De rechtbank ziet de volgende verdeling van taken/werkzaamheden.
[verdachte] en [medeverdachte 2] kopen de vuurwapens en verkopen deze door. [verdachte] beschikt over de foto’s van deze vuurwapens en kan deze op aanvraag doorsturen naar de afnemers. [medeverdachte 4] is afnemer, zorgt voor de klanten en fungeert als tussenpersoon tussen [verdachte] en de afnemers. De betreffende samenwerking heeft onmiskenbaar een gezamenlijk oogmerk van een criminele organisatie, te weten de handel in vuurwapens en het daarmee behalen van winst. Uit bovenstaande bewijsmiddelen is gebleken dat er meermalen vuurwapens en munitie zijn gekocht en verkocht. Voorts is gebleken van de intentie om dit structureel te blijven doen, slechts tot stilstand gebracht door de aanhouding van de verdachten. De rechtbank is daarom van oordeel dat de samenwerking structureel en van duurzaam karakter is geweest. De rechtbank concludeert dan ook dat [verdachte], [medeverdachte 2] en [medeverdachte 4] hebben deelgenomen aan een criminele organisatie.
Het onder 3 ten laste gelegde is dan ook wettig en overtuigend bewezen.
16/018575-14, feit 1 en 2
De rechtbank acht wettig en overtuigend bewezen dat verdachte op 16 februari 2013 twee kogelpatronen, zijnde munitie van categorie III, voorhanden heeft gehad en opzettelijk XTC-pillen aanwezig heeft gehad.
Aangezien verdachte de bewezenverklaarde feiten heeft bekend en de raadsman geen vrijspraak heeft bepleit, volstaat de rechtbank met toepassing van het bepaalde in artikel 359, derde lid, laatste volzin, van het Wetboek van Strafvordering, met een opsomming van de bewijsmiddelen.

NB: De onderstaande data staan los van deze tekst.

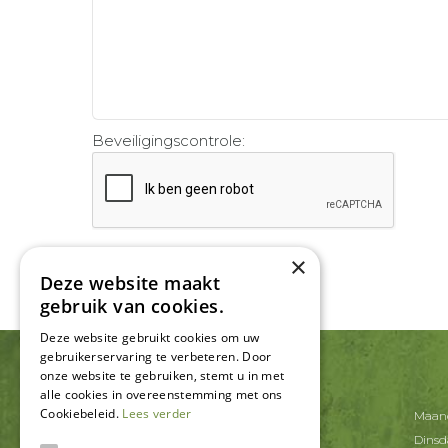
Beveiligingscontrole:
×
Deze website maakt
gebruik van cookies.
Deze website gebruikt cookies om uw
gebruikerservaring te verbeteren. Door
onze website te gebruiken, stemt u in met
CONTACT
alle cookies in overeenstemming met ons
Cookiebeleid.
Lees verder
Tuincentrum De Schouw
Maan
Korte Schaft 20
Dins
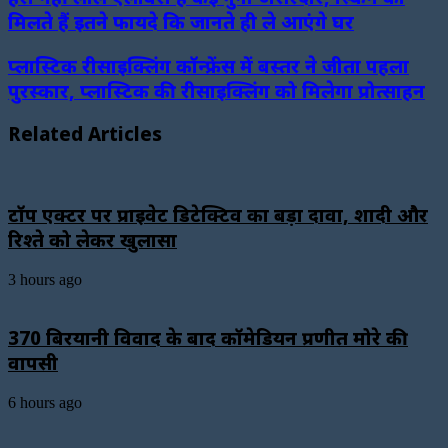
मिलते हैं इतने फायदे कि जानते ही ले आएंगे घर
प्लास्टिक रीसाइक्लिंग कॉन्फ्रेंस में बस्तर ने जीता पहला
पुरस्कार, प्लास्टिक की रीसाइक्लिंग को मिलेगा प्रोत्साहन
Related Articles
टॉप एक्टर पर प्राइवेट डिटेक्टिव का बड़ा दावा, शादी और
रिश्ते को लेकर खुलासा
3 hours ago
₹370 बिरयानी विवाद के बाद कॉमेडियन प्रणीत मोरे की
वापसी
6 hours ago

De rechtbank acht de ten laste gelegde feiten bewezen gelet op:
- de bekennende verklaring van verdachte ter terechtzitting;
- het proces-verbaal van bevindingen, opgemaakt door verbalisanten [verbalisant 1] en [verbalisant 2];
- het rapport van het Douane Laboratorium d.d. 8 april 2013;
- het proces-verbaal sporenonderzoek, opgemaakt door verbalisant [verbalisant 3].
De hiervoor weergegeven feiten en omstandigheden worden slechts gebezigd tot het bewijs van dat tenlastegelegde feit waarop deze blijkens de inhoud kennelijk betrekking hebben.